議員になってわかったなり手不足の要因
あくまで個人的見解で、どこかの研究結果を参考にしているわけではありません。そのため、信じる信じないは自己責任でお願いします。
一番大きな理由は関心がないこと
自分が政治について興味を持ち出したのは、親の影響もあると思います。新聞をとり、ニュースをみていた家庭で育ちました。私はテレビ欄にしか興味はありませんでしたが、そういう話題を目にすることが下地にあったと思います。そして、最初に入社した会社の上司が選挙に行きなさいという人でした。そのため、関心がゼロではなかった。
そのような下地の上に、地元の祭礼関係者の方が議員となり(この方は全くの未経験、無所属)活動報告をみて、飲み会で質問したりする環境が重なり、政治に関する関心もちょっとずつ育ちます。それと同時に子育てについて自分ができることを考えるようになりました。
このように、自らの関心が育つ環境にあったのでやってみようと思ったのですが、そのころ友人に誰一人として政治の話をする人はいませんでした。おそらく多くの人はそうなのではないかと思います。投票率も50%そこそこなので、投票に行った人で半分。興味がある、話題にするという人はそのうちの何%かわかりません。関心がなくても毎日は過ぎていきますし、政治よりも大変な話題が自分たちの目の前にはたくさんあるので、政治への関心は高まりにくいといえます。政治家にはちょっと悪いイメージもあるしね。
このように関心がないからというのがなり手不足の一番の原因ではないかと思うわけです。ちなみに議員以外のなり手不足も当てはめることができそうです。町内会なども、私は親が共働きで、引っ越しも何回かしているので、町内会の活動は子ども会くらいしか知りませんでした。結婚してアパートで暮らしましたが、町内会はありませんでした。掃除当番はありましたが。

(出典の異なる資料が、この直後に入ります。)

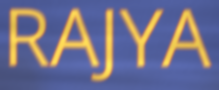
RAJYA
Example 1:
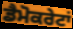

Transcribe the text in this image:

ਡੈਮੋਕਰੇਟਾਂ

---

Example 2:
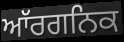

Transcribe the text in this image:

ਆੱਰਗਨਿਕ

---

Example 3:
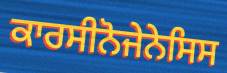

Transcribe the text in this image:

ਕਾਰਸੀਨੋਜੇਨੇਸਿਸ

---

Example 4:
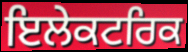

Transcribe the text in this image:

ਇਲੇਕਟਰਿਕ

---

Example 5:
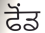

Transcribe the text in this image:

ਫੋਂਡ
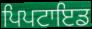
ਪਿਪਟਾਇਡ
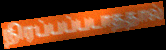
நிரப்பப்படாததால்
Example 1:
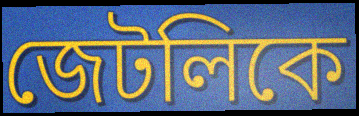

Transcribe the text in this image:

জেটলিকে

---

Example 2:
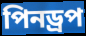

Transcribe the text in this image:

পিনড্রপ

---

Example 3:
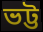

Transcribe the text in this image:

ভট্ট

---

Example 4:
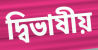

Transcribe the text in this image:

দ্বিভাষীয়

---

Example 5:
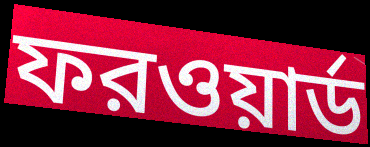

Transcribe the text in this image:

ফরওয়ার্ড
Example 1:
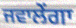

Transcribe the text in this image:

ਜਵਾਲੇਂਗਾ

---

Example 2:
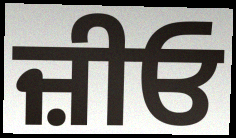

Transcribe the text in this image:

ਜ਼ੀਓ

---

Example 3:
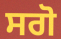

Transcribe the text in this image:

ਸਗੋ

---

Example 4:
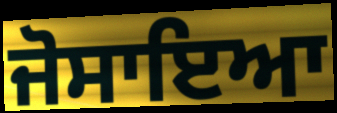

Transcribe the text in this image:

ਜੋਸਾਇਆ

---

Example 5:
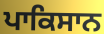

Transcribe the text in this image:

ਪਾਕਿਸਾਨ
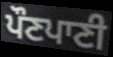
ਪੌਣਪਾਣੀ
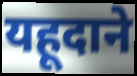
यहूदाने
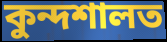
কুন্দশালত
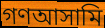
গণআসামি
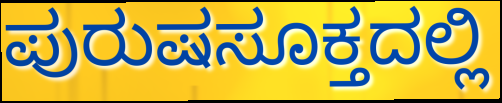
ಪುರುಷಸೂಕ್ತದಲ್ಲಿ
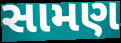
સામણ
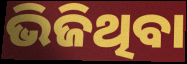
ଭିଜିଥିବା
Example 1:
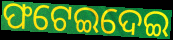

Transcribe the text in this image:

ଫଟେଇଦେଇ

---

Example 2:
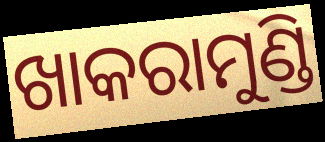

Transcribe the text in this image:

ଖାକରାମୁଣ୍ଡି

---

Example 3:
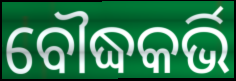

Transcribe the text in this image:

ବୌଦ୍ଧକର୍ଭି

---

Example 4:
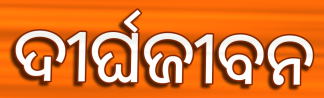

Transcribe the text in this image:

ଦୀର୍ଘଜୀବନ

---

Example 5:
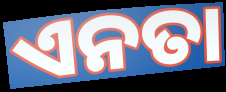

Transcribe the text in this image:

ଏନତା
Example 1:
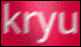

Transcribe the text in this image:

kryu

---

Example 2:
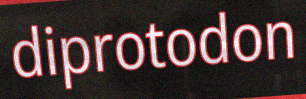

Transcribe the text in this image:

diprotodon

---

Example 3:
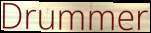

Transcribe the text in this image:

Drummer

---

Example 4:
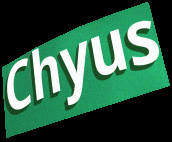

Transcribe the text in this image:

Chyus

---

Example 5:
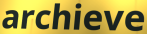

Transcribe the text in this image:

archieve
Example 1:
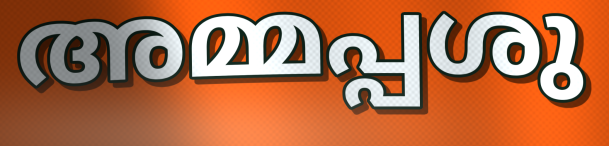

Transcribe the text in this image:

അമ്മപ്പശു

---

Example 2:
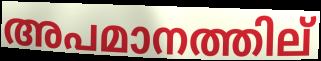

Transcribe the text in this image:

അപമാനത്തില്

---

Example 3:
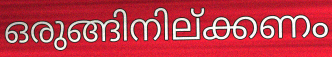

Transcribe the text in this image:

ഒരുങ്ങിനില്ക്കണം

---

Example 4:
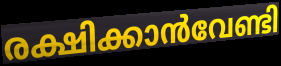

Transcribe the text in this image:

രക്ഷിക്കാൻവേണ്ടി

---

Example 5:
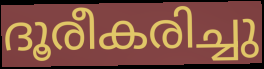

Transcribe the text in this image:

ദൂരീകരിച്ചു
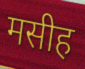
मसीह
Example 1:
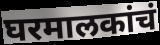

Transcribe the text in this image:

घरमालकांचं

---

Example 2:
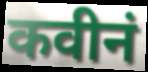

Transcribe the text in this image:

कवीनं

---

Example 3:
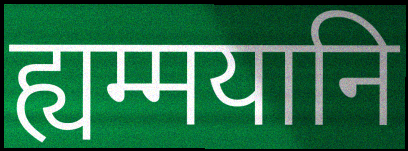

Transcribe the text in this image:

ह्यम्मयानि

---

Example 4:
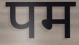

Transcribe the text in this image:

पम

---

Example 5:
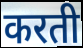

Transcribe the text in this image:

करती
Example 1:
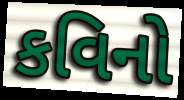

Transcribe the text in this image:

કવિનો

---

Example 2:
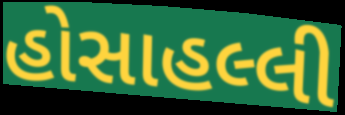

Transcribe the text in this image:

હોસાહલ્લી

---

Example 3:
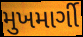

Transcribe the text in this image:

મુખમાર્ગી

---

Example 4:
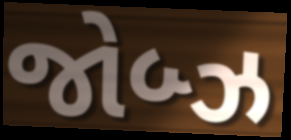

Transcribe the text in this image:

જોબ્ઝ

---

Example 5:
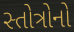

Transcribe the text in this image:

સ્તોત્રોનો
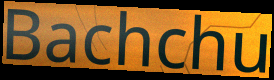
Bachchu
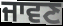
ਜਾਵਣ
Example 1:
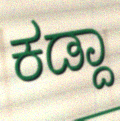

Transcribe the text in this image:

ಕಡ್ದಾ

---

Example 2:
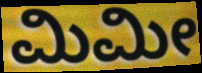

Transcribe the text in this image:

ಮಿಮೀ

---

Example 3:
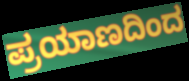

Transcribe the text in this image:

ಪ್ರಯಾಣದಿಂದ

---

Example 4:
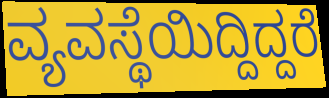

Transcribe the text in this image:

ವ್ಯವಸ್ಥೆಯಿದ್ದಿದ್ದರೆ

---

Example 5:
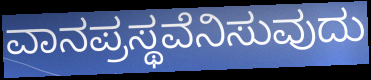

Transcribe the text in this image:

ವಾನಪ್ರಸ್ಥವೆನಿಸುವುದು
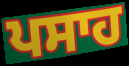
ਪਸਾਹ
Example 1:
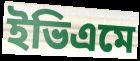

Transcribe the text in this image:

ইভিএমে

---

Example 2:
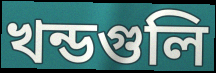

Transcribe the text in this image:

খন্ডগুলি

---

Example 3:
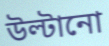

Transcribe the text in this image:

উল্টানো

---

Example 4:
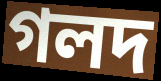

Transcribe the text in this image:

গলদ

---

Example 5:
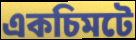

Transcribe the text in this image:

একচিমটে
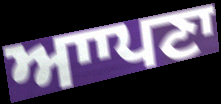
ਆਾਪਣਾ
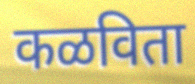
कळविता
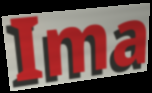
Ima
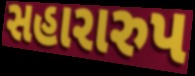
સહારારુપ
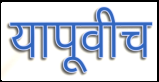
यापूवीच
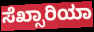
ಸೆಖ್ಸಾರಿಯಾ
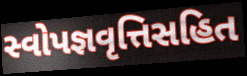
સ્વોપજ્ઞવૃત્તિસહિત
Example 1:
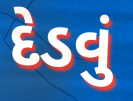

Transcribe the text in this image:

દેડવું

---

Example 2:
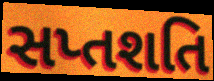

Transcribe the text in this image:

સપ્તશતિ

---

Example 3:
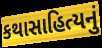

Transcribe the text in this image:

કથાસાહિત્યનું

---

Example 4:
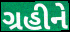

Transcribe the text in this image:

ગ્રહીને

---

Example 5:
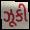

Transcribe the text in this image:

ઝૂકી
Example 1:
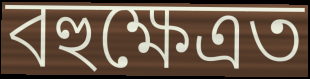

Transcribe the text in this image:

বহুক্ষেত্ৰত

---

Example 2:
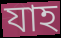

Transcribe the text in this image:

যাহ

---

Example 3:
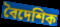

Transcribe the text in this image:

বৈদেশিক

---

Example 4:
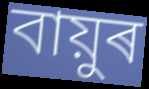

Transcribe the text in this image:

বায়ুৰ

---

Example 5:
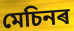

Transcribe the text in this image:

মেচিনৰ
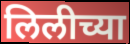
लिलीच्या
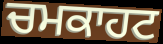
ਚਮਕਾਹਟ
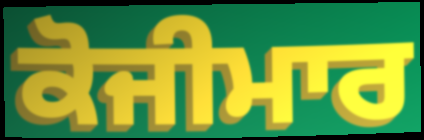
ਕੋਜੀਮਾਰ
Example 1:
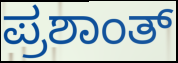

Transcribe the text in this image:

ಪ್ರಶಾಂತ್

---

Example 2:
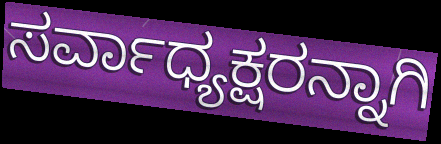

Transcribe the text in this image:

ಸರ್ವಾಧ್ಯಕ್ಷರನ್ನಾಗಿ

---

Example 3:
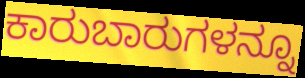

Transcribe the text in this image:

ಕಾರುಬಾರುಗಳನ್ನೂ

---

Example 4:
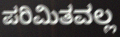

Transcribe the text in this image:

そんな人は町内会に関心がありません。関心がないというか知らないのです。私の場合は子ども会で一緒だった友達から祭礼に誘われ、戸建てに引っ越すと同時に祭礼関係から町内会へ加入しました。そうしたつながりがない場合は入れという方が酷な気がします。だって知らないんですから。
知らない。曖昧。これが不安。だから入らない。
町内会や子ども会、そのほかのコミュニティも加入率が減少し、存続が危ぶまれています。そんな中で議員として活動しわかったことは、みんな存在や活動内容を思ったより知らない。会のルールやスケジュールが思ったより曖昧。やることがわからず、スケジュール等も曖昧なので、大したことでなくても常に不安が生まれます。不安があるので入らなくていいなら入りません。でも、ごみ捨てはお金も払うし掃除当番もやります。という家庭が増えているようです。そりゃそうですよね。町内会といえばゴミ捨て場の管理をしているというのはみんなよく知っている。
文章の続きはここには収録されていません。